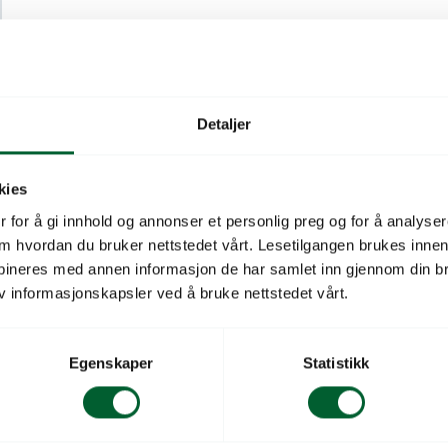
Med GEKA® Plus Y-branch 
Vanntilførselen fra én sla
Kompatibel med alle vanl
Detaljer
Forchromet messing
Ekstremt holdbar
kies
Materiale: Messing CW
 for å gi innhold og annonser et personlig preg og for å analysere
Tetning: Som standard me
 om hvordan du bruker nettstedet vårt. Lesetilgangen brukes inne
bineres med annen informasjon de har samlet inn gjennom din br
Temperaturområde: Omtre
v informasjonskapsler ved å bruke nettstedet vårt.
Tilkobling: GEKA® plus h
Serie
Egenskaper
Statistikk
Bruk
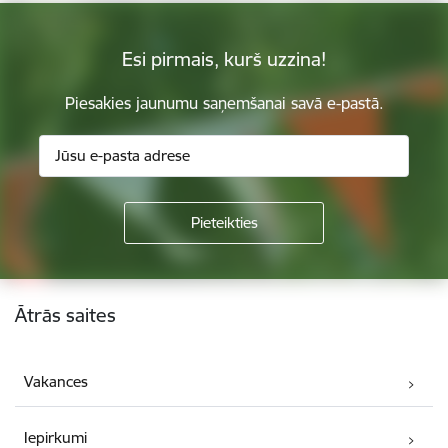
Esi pirmais, kurš uzzina!
Piesakies jaunumu saņemšanai savā e-pastā.
Kājene
Ātrās saites
Vakances
Iepirkumi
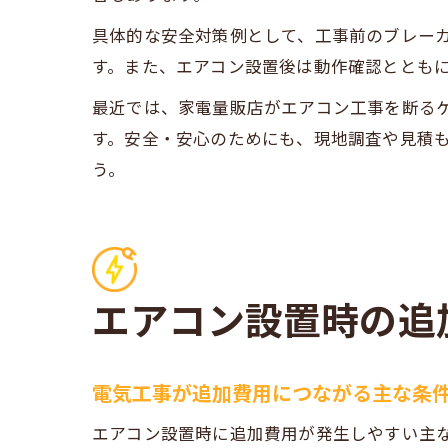
具体的な安全対策例として、工事前のブレー
す。また、エアコン設置後は動作確認ととも
最近では、家電量販店がエアコン工事を断る
す。安全・安心のためにも、現地調査や見積
う。
エアコン設置時の追
電気工事が追加費用につながる主な条
エアコン設置時に追加費用が発生しやすい主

────────────────────

To-do item → From the items above, copy out every line that contains the string "vårt". Case counts.

Solution for this task →
 om hvordan du bruker nettstedet vårt. Lesetilgangen brukes inne
v informasjonskapsler ved å bruke nettstedet vårt.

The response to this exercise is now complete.